DESCRIPTION OF THE TASK
Quote every line of the data from the line containing "Meist gelesen" down to the line containing "και ατομική προστασία", both included, and leave the pictures out of your answer.

Data drawn from a dataset
***

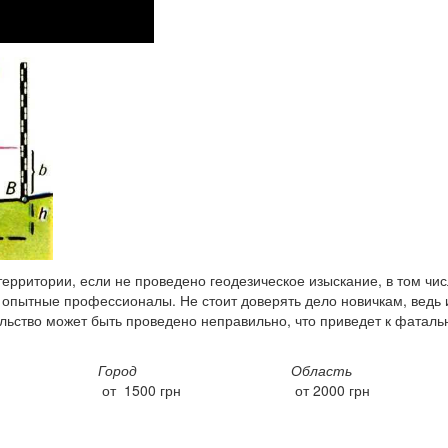
ерритории, если не проведено геодезическое изыскание, в том чи
 опытные профессионалы. Не стоит доверять дело новичкам, ведь 
льство может быть проведено неправильно, что приведет к фатал
Город
Область
от 1500 грн
от 2000 грн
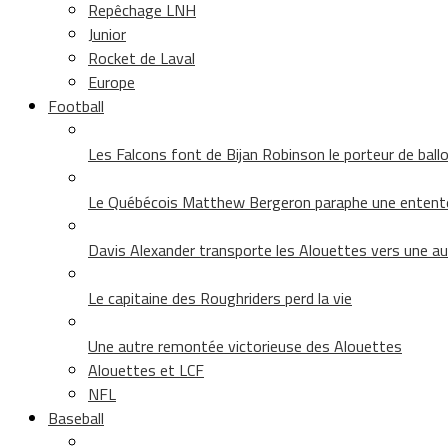
Repêchage LNH
Junior
Rocket de Laval
Europe
Football
Les Falcons font de Bijan Robinson le porteur de ballon 
Le Québécois Matthew Bergeron paraphe une entent
Davis Alexander transporte les Alouettes vers une au
Le capitaine des Roughriders perd la vie
Une autre remontée victorieuse des Alouettes
Alouettes et LCF
NFL
Baseball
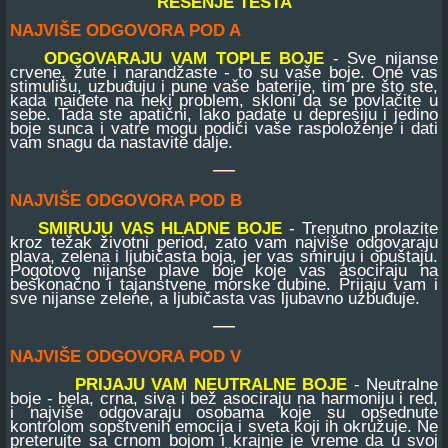
REŠENJE TESTA
NAJVIŠE ODGOVORA POD A
ODGOVARAJU VAM TOPLE BOJE
- Sve nijanse
crvene, žute i narandžaste - to su vaše boje. One vas
stimulišu, uzbuđuju i pune vaše baterije, tim pre što ste,
kada naiđete na neki problem, skloni da se povlačite u
sebe. Tada ste apatični, lako padate u depresiju i jedino
boje sunca i vatre mogu podići vaše raspoloženje i dati
vam snagu da nastavite dalje.
NAJVIŠE ODGOVORA POD B
SMIRUJU VAS HLADNE BOJE
- Trenutno prolazite
kroz težak životni period, zato vam najviše odgovaraju
plava, zelena i ljubičasta boja, jer vas smiruju i opuštaju.
Pogotovo nijanse plave boje koje vas asociraju na
beskonačno i tajanstvene morske dubine. Prijaju vam i
sve nijanse zelene, a ljubičasta vas ljubavno uzbuđuje.
NAJVIŠE ODGOVORA POD V
PRIJAJU VAM NEUTRALNE BOJE
- Neutralne
boje - bela, crna, siva i bež asociraju na harmoniju i red,
i najviše odgovaraju osobama koje su opsednute
kontrolom sopstvenih emocija i sveta koji ih okružuje. Ne
preterujte sa crnom bojom i krajnje je vreme da u svoj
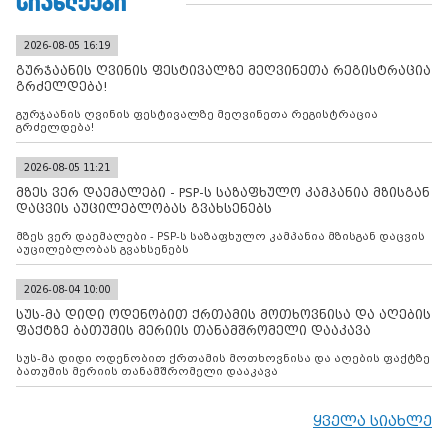
ᲡᲘᲐᲮᲚᲔᲔᲑᲘ
2026-08-05 16:19
გურჯაანის ღვინის ფესტივალზე მეღვინეთა რეგისტრაცია
გრძელდება!
გურჯაანის ღვინის ფესტივალზე მეღვინეთა რეგისტრაცია
გრძელდება!
2026-08-05 11:21
მზეს ვერ დაემალები - PSP-ს საზაფხულო კამპანია მზისგან
დაცვის აუცილებლობას გვახსენებს
მზეს ვერ დაემალები - PSP-ს საზაფხულო კამპანია მზისგან დაცვის
აუცილებლობას გვახსენებს
2026-08-04 10:00
სუს-მა დიდი ოდენობით ქრთამის მოთხოვნისა და აღების
ფაქტზე ბათუმის მერიის თანამშრომელი დააკავა
სუს-მა დიდი ოდენობით ქრთამის მოთხოვნისა და აღების ფაქტზე
ბათუმის მერიის თანამშრომელი დააკავა
ყველა სიახლე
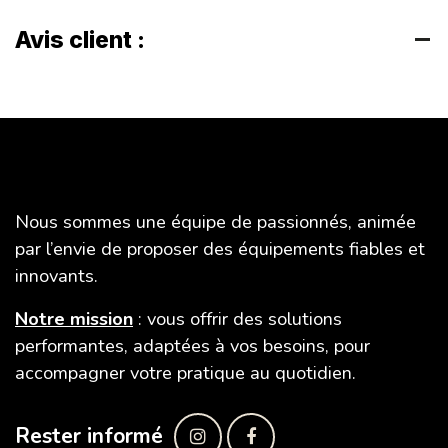
Avis client :
SAFE TIR
Nous sommes une équipe de passionnés, animée
par l’envie de proposer des équipements fiables et
innovants.
Notre mission
: vous offrir des solutions
performantes, adaptées à vos besoins, pour
accompagner votre pratique au quotidien.
Rester informé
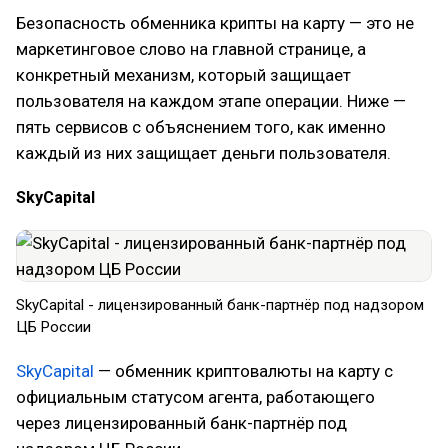
Безопасность обменника крипты на карту — это не
маркетинговое слово на главной странице, а
конкретный механизм, который защищает
пользователя на каждом этапе операции. Ниже —
пять сервисов с объяснением того, как именно
каждый из них защищает деньги пользователя.
SkyCapital
SkyCapital - лицензированный банк-партнёр под надзором
ЦБ России
SkyCapital
— обменник криптовалюты на карту с
официальным статусом агента, работающего
через лицензированный банк-партнёр под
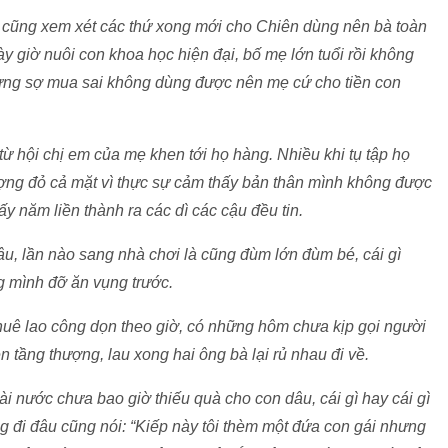
h cũng xem xét các thứ xong mới cho Chiên dùng nên bà toàn
ày giờ nuôi con khoa học hiện đại, bố mẹ lớn tuổi rồi không
ưng sợ mua sai không dùng được nên mẹ cứ cho tiền con
ừ hội chị em của mẹ khen tới họ hàng. Nhiều khi tụ tập họ
ng đỏ cả mặt vì thực sự cảm thấy bản thân mình không được
y năm liền thành ra các dì các cậu đều tin.
u, lần nào sang nhà chơi là cũng đùm lớn đùm bé, cái gì
g mình đỡ ăn vụng trước.
huê lao công dọn theo giờ, có những hôm chưa kịp gọi người
n tầng thượng, lau xong hai ông bà lại rủ nhau đi về.
oài nước chưa bao giờ thiếu quà cho con dâu, cái gì hay cái gì
ồng đi đâu cũng nói: “Kiếp này tôi thèm một đứa con gái nhưng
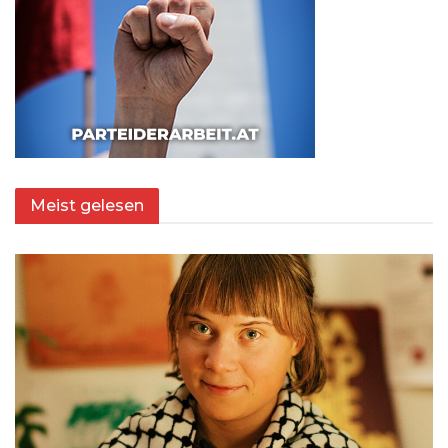
Meist gelesen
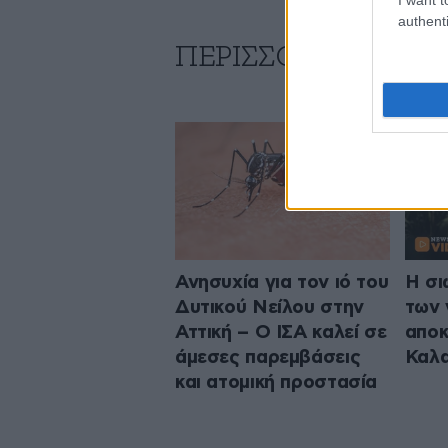
authenti
ΠΕΡΙΣΣΟΤΕΡΑ ΑΠΟ 
Ανησυχία για τον ιό του
Η σι
Δυτικού Νείλου στην
των 
Αττική – Ο ΙΣΑ καλεί σε
αποκ
άμεσες παρεμβάσεις
Καλα
και ατομική προστασία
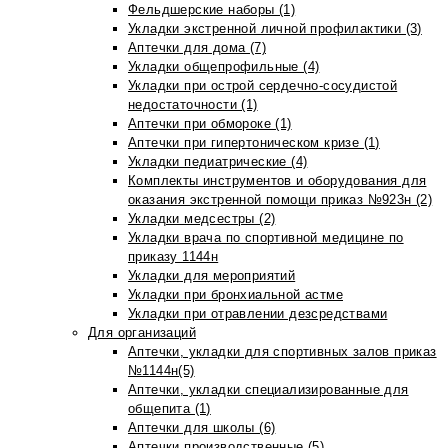
Фельдшерские наборы (1)
Укладки экстренной личной профилактики (3)
Аптечки для дома (7)
Укладки общепрофильные (4)
Укладки при острой сердечно-сосудистой
недостаточности (1)
Аптечки при обмороке (1)
Аптечки при гипертоническом кризе (1)
Укладки педиатрические (4)
Комплекты инструментов и оборудования для
оказания экстренной помощи приказ №923н (2)
Укладки медсестры (2)
Укладки врача по спортивной медицине по
приказу 1144н
Укладки для мероприятий
Укладки при бронхиальной астме
Укладки при отравлении дезсредствами
Для организаций
Аптечки, укладки для спортивных залов приказ
№1144н(5)
Аптечки, укладки специализированные для
общепита (1)
Аптечки для школы (6)
Аптечки производственные (5)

***

EXERCISE ANSWER
Meist gelesen
authenti
ΠΕΡΙΣΣΟΤΕΡΑ ΑΠΟ 
Ανησυχία για τον ιό του
Η σι
Δυτικού Νείλου στην
των 
Αττική – Ο ΙΣΑ καλεί σε
αποκ
άμεσες παρεμβάσεις
Καλα
και ατομική προστασία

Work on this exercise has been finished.